During inference, computing attention requires the Key and Value matrices of every previous token. Rather than recomputing these on every new token, the model caches them in GPU memory.
Without KV cache:
Token 1000 generation: recompute K,V for tokens 1–999 → slow
With KV cache:
Token 1000 generation: read cached K,V for tokens 1–999 → fast
Memory cost: d_model × seq_len × num_layers × 2 (K + V) × bytes_per_param
For Llama 3 70B, 128K context: ~32 GB just for the KV cache
Prompt caching (Anthropic) and context caching (OpenAI)
Both providers now cache prefix tokens across API calls. If your system prompt is 1,000 tokens and you make 1,000 calls, you pay for those tokens once, not 1,000 times. Cache hits are ~90% cheaper. Design your system prompts to be stable prefixes.

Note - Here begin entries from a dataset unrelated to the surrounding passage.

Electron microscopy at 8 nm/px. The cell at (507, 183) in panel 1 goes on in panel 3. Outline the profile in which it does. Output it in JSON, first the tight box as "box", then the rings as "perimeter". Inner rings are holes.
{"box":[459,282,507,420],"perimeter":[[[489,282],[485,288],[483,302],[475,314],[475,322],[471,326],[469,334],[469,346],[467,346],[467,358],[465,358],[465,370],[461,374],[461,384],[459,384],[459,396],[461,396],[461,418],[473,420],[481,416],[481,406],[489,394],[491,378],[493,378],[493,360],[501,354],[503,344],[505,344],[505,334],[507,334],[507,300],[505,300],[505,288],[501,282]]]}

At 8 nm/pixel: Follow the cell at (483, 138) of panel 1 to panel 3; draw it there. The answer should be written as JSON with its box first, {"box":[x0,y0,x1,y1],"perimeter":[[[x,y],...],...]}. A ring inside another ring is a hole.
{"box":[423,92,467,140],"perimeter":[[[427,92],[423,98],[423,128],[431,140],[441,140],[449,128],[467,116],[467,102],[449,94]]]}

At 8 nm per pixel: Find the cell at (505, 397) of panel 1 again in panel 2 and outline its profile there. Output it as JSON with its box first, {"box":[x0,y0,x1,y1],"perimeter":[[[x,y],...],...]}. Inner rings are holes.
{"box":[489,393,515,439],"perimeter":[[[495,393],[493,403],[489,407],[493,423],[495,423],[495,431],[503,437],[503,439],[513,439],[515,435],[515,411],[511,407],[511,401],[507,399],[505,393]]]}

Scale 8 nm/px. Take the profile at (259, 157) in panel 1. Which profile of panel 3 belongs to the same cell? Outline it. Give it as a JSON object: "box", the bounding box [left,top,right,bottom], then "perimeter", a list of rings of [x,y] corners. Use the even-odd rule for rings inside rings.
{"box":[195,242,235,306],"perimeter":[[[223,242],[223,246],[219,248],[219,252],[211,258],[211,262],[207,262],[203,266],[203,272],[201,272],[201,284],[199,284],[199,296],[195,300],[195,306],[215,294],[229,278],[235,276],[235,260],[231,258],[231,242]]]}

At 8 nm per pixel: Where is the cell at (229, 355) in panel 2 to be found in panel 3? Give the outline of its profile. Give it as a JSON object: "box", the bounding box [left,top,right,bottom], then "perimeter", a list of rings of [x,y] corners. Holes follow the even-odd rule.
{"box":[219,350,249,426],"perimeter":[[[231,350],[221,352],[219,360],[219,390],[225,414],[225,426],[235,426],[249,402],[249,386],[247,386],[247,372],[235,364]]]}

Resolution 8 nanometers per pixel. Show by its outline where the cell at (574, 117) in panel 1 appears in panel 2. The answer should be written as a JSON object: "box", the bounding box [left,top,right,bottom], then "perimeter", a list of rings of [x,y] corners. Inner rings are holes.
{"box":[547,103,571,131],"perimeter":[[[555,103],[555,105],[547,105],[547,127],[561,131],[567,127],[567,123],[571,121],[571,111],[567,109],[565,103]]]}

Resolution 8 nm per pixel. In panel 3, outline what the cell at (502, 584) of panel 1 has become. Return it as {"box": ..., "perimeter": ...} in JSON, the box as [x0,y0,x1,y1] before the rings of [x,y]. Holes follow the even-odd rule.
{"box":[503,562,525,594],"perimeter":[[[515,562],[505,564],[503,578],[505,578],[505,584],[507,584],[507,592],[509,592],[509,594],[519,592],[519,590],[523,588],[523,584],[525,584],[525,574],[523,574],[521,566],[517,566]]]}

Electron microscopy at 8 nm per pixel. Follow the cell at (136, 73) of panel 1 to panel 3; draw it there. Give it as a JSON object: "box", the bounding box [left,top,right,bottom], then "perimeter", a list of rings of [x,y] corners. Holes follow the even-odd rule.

# Anthropic prompt caching
import anthropic
client = anthropic.Anthropic()
response = client.messages.create(
model="claude-sonnet-4-6",
max_tokens=1024,
system=[
{
"type": "text",
"text": "You are a helpful assistant.",
},
{
"type": "text",
"text": "LARGE_STABLE_DOCUMENT_HERE", # 10,000 tokens
"cache_control": {"type": "ephemeral"}, # cache this prefix
},
],
messages=[{"role": "user", "content": "Summarize section 3."}],
)
print(f"Cache creation tokens: {response.usage.cache_creation_input_tokens}")
print(f"Cache read tokens: {response.usage.cache_read_input_tokens}")
# Second call: cache_read_tokens = 10,000, cost reduced by ~90%
Practical guidelines¶
| Scenario | Recommendation |
|---|---|
| RAG with many chunks | Keep total retrieved context < 20% of context window. Leave room for reasoning. |
| Long document Q&A | Use Claude Sonnet 4.6 (1M context) for docs < 700 pages. Chunk + summarize for larger. |
| Multi-turn chat | Truncate history after N turns, or summarize old turns. Track tokens actively. |
| Code generation | Reserve 4,096+ output tokens. Code responses are long. |
| Reasoning models (o3, o4) | These use token budget for chain-of-thought. Set max_tokens accordingly. |
def sliding_window_history(
messages: list[dict],
max_history_tokens: int = 4000,
model: str = "gpt-4o",
) -> list[dict]:
"""Trim chat history to stay within a token budget."""
enc = tiktoken.get_encoding("o200k_base")
total = 0
trimmed = []
for msg in reversed(messages):
msg_tokens = len(enc.encode(msg["content"])) + 4
if total + msg_tokens > max_history_tokens:
break
trimmed.insert(0, msg)
total += msg_tokens
return trimmed
# Always keep the most recent messages, drop the oldest
messages = [{"role": "user" if i % 2 == 0 else "assistant", "content": f"Message {i} " * 50}
for i in range(20)]
trimmed = sliding_window_history(messages, max_history_tokens=2000)
print(f"Kept {len(trimmed)} of {len(messages)} messages")
Key takeaway
The context window is your most precious resource. Monitor it, budget it, and always know how many tokens your system prompt, retrieved chunks, and chat history consume before the user even types a word.